Mathematics is mysterious. By this I don't just mean that there are many difficult, unsolved mathematical questions. I mean instead that mathematics itself, as a subject, and as an activity, is mysterious. Our familiarity with elementary mathematics sometimes lets us lose sight of this. This is probably a good thing most of the time. Reflecting on the nature of mathematics is no aid to mathematical problem-solving. But doing mathematics is one thing, understanding the nature of mathematics is another. The first task is mathematical, the second philosophical.

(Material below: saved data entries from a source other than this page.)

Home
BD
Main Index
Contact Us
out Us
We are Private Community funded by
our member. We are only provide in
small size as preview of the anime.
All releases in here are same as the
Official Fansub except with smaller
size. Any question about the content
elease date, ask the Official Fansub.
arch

Why is mathematics mysterious? Because it is difficult to see how mathematics fits into our picture of the world. Mathematics concern specific truths and falsehoods: it is true that 1+1=2 and it is false that 1+1=3. It is also true that there is an empty set (a set of things with nothing in it), and false that some sets are members of themselves. These are truths and falsehoods in arithmetic and set theory respectively, which are branches of pure mathematics. Pure mathematics contrasts with applied mathematics, as in applied to the physical world. There are questions about how mathematics manages to apply to the world in all of the unexpected ways it does. The physicist Eugene Wigner famously said that mathematics was 'unreasonably' effective at applying to the world. However, the puzzles I am raising here are even more basic; they concern the most fundamental aspects of pure mathematics itself.